I was showing it off now. I stood from the table, pushing my chair back, and taking the plate infront of me into one thin hand. With one fell thrust of my arm, the glass plate hit the floor and shattered into millions of tiny white pieces, scattering themselves across the polished surface as if they wished to escape my wrath. Just as well. I stood there breathing hard for a moment, my eyes flicking up to the double doors every now and again, still hoping that he would sense my distress and return to me. He would come through those doors any second and order the mess cleaned up. Then he would take my face and wipe away the hot tears that were streaming down my cheeks and press his eyebrows together as if scrutinizing every detail of my new face — the one I had stolen. Then he would smile, just as he had that day; the same night I had fled for Ciel Phantomhive's manor. But this time, instead of running away from it, I'd lean into him and he'd hold me close to his body... and everything would go back to the way it was.

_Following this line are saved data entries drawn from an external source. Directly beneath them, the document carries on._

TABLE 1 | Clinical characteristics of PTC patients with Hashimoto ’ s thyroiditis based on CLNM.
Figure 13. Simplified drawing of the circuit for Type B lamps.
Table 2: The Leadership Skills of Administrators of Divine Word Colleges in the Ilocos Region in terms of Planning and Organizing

I ran a hand through my newly blackened hair. This body was dark-haired and pale-skinned, with honey brown eyes; around the same age as I had been at my death — fourteen — I had been comfortable just slipping into this body, like a second skin. He had once been a common boy, but I had decided that I wanted him because of a fair resemblance to myself from fifty years earlier. Now, I despised myself, because everytime I looked in the mirror at the ghostly pale face framed by thick obsidian hair and tawny eyes, I remembered Claude. It drove me even more mad. I bordered on insanity, and so, the mirrors in the house were ordered to be covered over or removed altogether. I couldn't stand to look at myself anymore. My face was sickening now.

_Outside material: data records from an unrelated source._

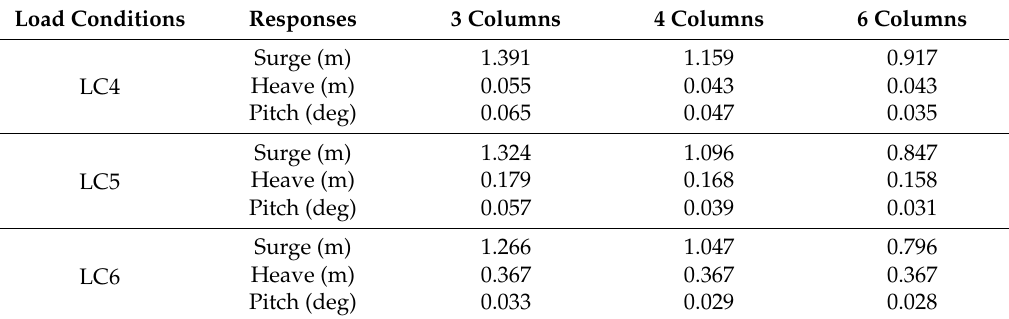
Figure 11. Pitch response for all three platforms under wave loadings ( a ) LC1, ( b ) LC2, and ( c ) LC3.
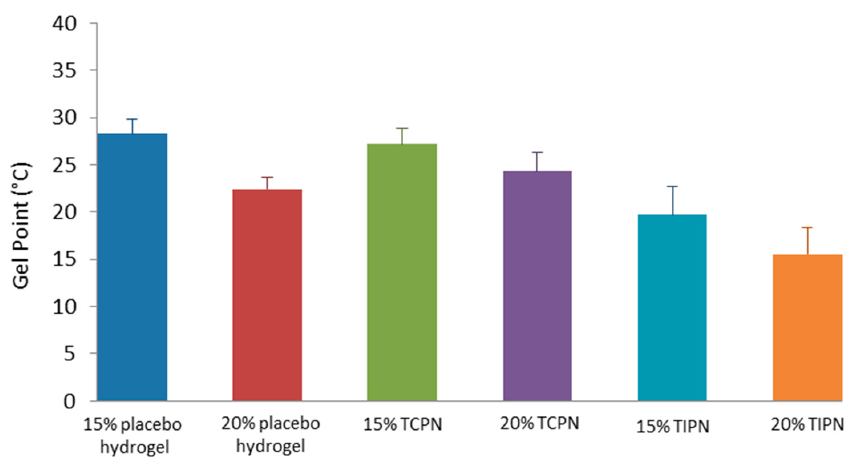
Figure 4. Comparison of gel point temperatures (°C) for different hydrogel formulations.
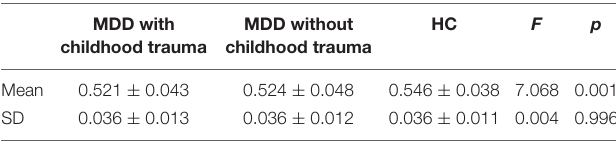
TABLE 4 | Comparison of volume wise concordance among the MDD with childhood trauma, MDD without childhood trauma, and HC groups. MDD with MDD without childhood trauma childhood trauma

A knock on the front door roused my interest, and I picked up my teacup and saucer, only to drop it in the entrance hall on my way out. I brought myself to the front door and heaved it open, my heart thumping in my chest. Who could be there? Claude? It had to be. And if it were... now that we were both Demons, and equals....

But my heart sank, and I frowned hard at the uninvited guest. "Oh. Ginger. What do you want?" I scowled, remembering him as he sat across from me, mocking my real name, Jim McCain. As if he'd actually come here for whatever reason. The brightness of his red colour scheme made me squint at him, and it occured to me that he might not recognize me as I was before. Or maybe he would. He seemed like he might be that kind of an all-knowing, I-watch-you-as-you-sleep kind of guy, and it made me shudder. But, to disguise this, I turned a little bit and ran my fingers through my hair, brushing it back out of my face, unconciously in a way similar to how Claude had done. Maybe it was because I had spent so much time idolizing him that things like that had become private habits, and eventually I couldn't stop myself from doing it at all, especially with the haircut I wore now. Pieces kept falling into my line of vision, and I couldn't stand it. My hair of all things annoyed me, probably just about as much as the redhead at the door did at this very moment.